В общем, все в ваших руках. — Пужаев посмотрел на часы. — Пока не подошел следующий клиент, я, если позволите, попытаюсь описать преимущества вашего положения. Как я их понимаю.
— Валяй, Валера, — милостиво позволил Многолетов, которому разговор явно нравился.
— Ваш возраст — это ваше лучшее время. Если вдуматься, быть пожилым предпочтительнее, чем молодым. Ведь жизнь может прерваться и в юности, и в расцвете лет, а то, что вы уже прожили, у вас никто не отберет.
Далее. Вы не думали о том, что стареть очень увлекательно? Это, что ни говори, привилегия. Должно быть, интересно ощущать себя частью чьего-то замысла, возможно, божественного. Находить смысл в исследовании себя. Сейчас вы можете себе это позволить.

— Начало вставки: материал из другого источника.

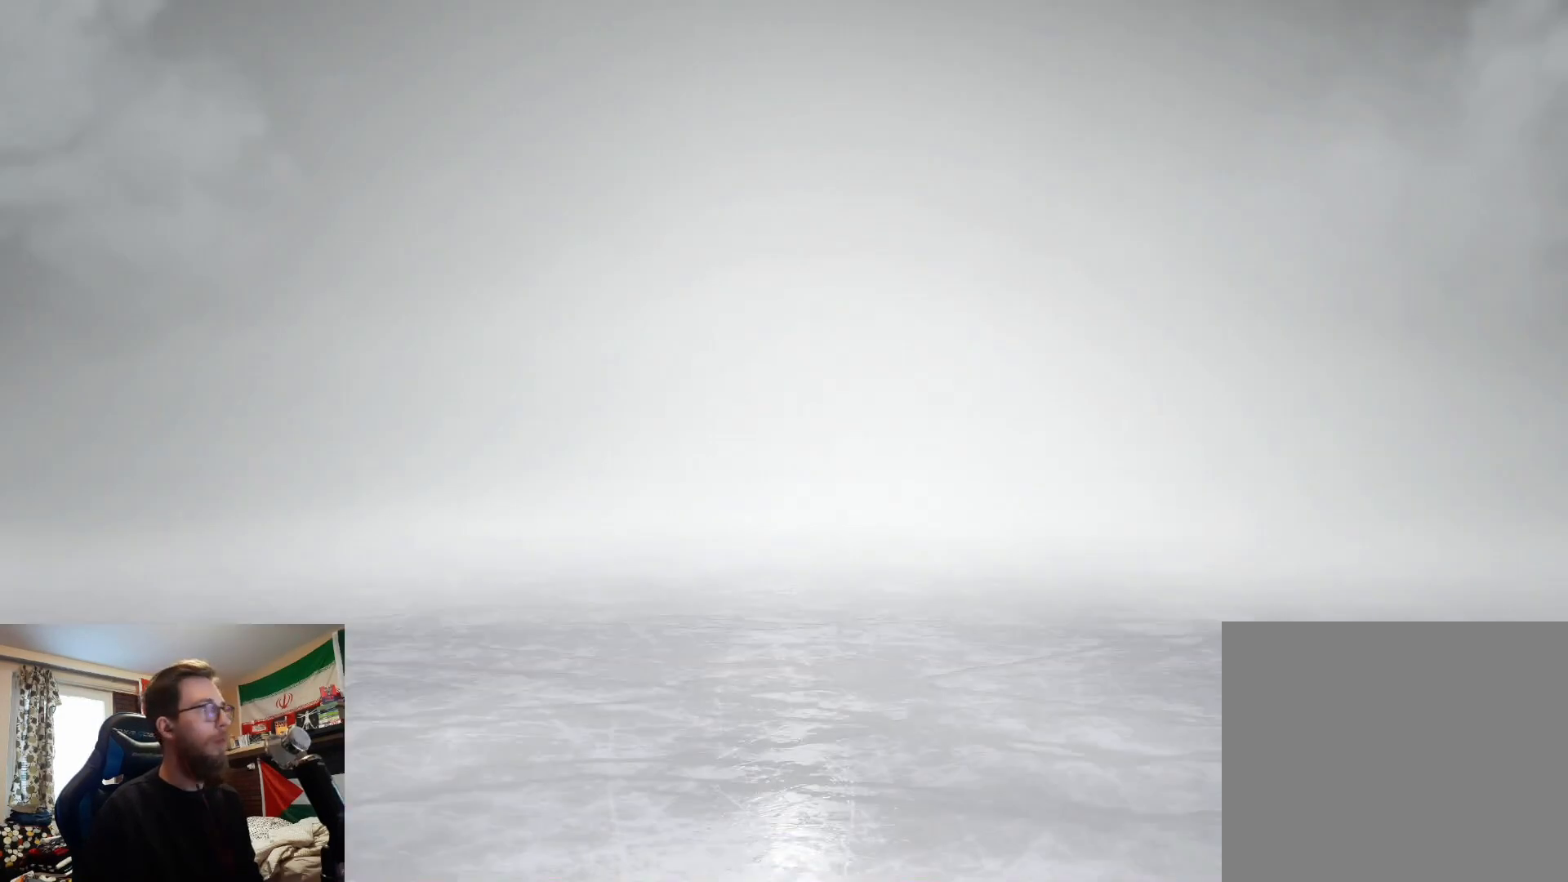
{"buttons": [], "left_stick": "right", "right_stick": "center", "events": [[467, "left_stick", "right"]]}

Наконец, огромное преимущество в том, что вы никому ничего не должны. Одиночество, как я догадываюсь, вас не тяготит?
— Абсолютно. Привык.
— Какой-то мудрец сказал: одиночество — тоже компания.

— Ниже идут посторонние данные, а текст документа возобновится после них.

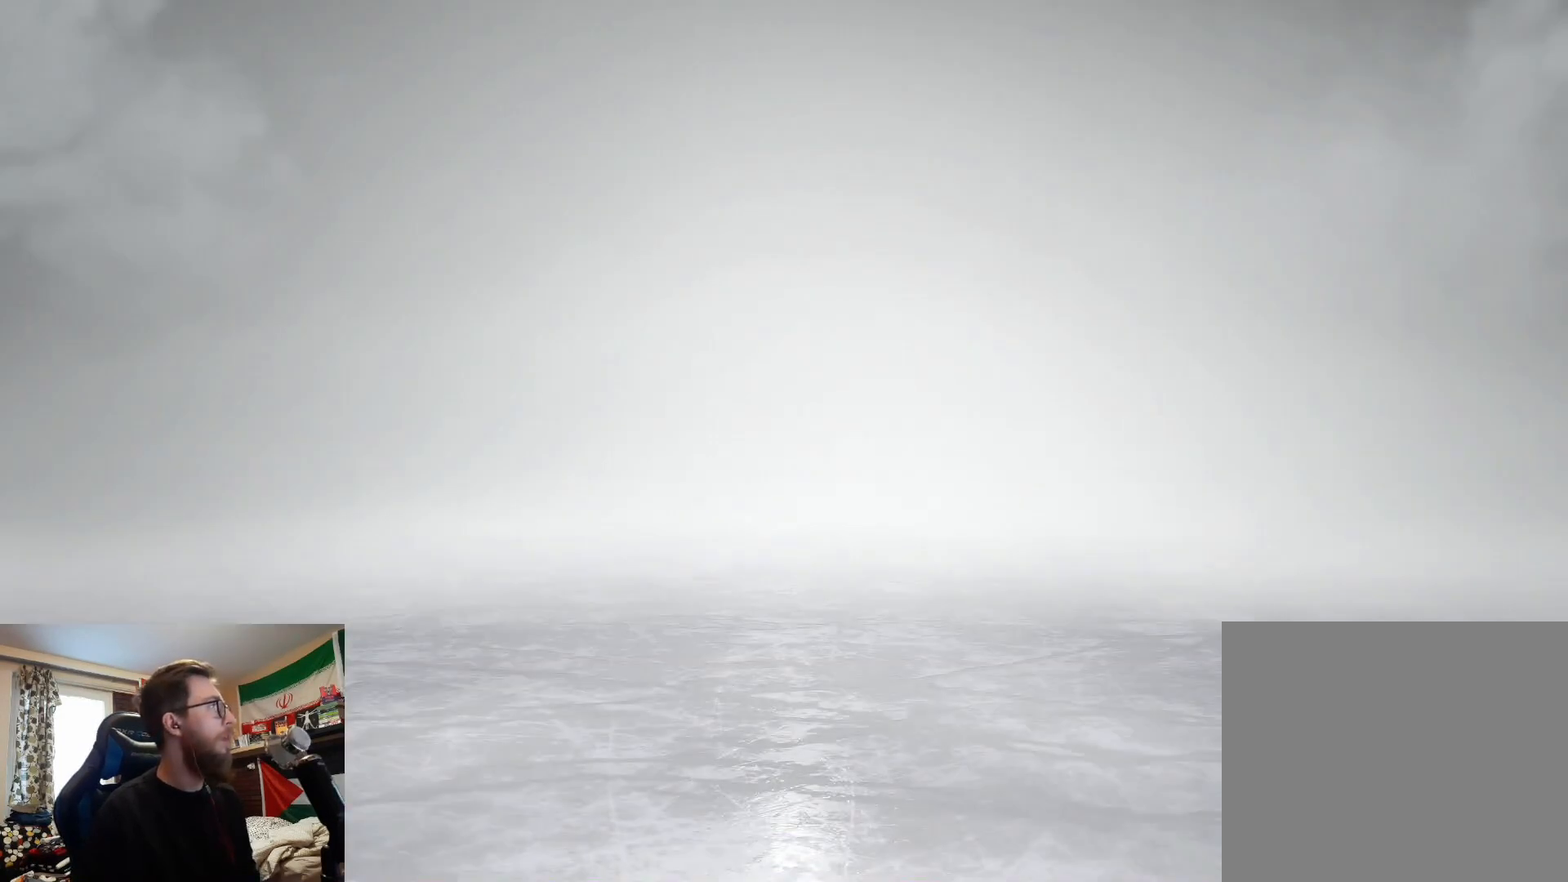
{"buttons": [], "left_stick": "left", "right_stick": "center", "events": [[200, "left_stick", "center"], [367, "left_stick", "left"]]}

В дверь постучали. Лев Лукич попрощался, записавшись на следующий прием. Домой он отправился пешком. В голове была приятная пустота. Многолетов дошел до ресторана, где в прежние времена бесплатно обедал и ужинал и где после отставки был оскорблен просьбой заплатить. С тех пор он сюда не заглядывал. Но сейчас шевельнулась веселая мысль. Лев Лукич вошел в зал, сел у окна, заказал черной икры, фалангу краба и марочного коньяка. Он понял, что его узнали и наверняка позвонили владельцу заведения. Вот и славно.
Он неторопливо откушал, заплатил и оставил на столе чаевые. Двадцать пять процентов от счета. Больше, чем принято.
Удаляясь легкой походкой, Многолетов спиной почувствовал нервный взгляд хозяина ресторана, примчавшегося по звонку.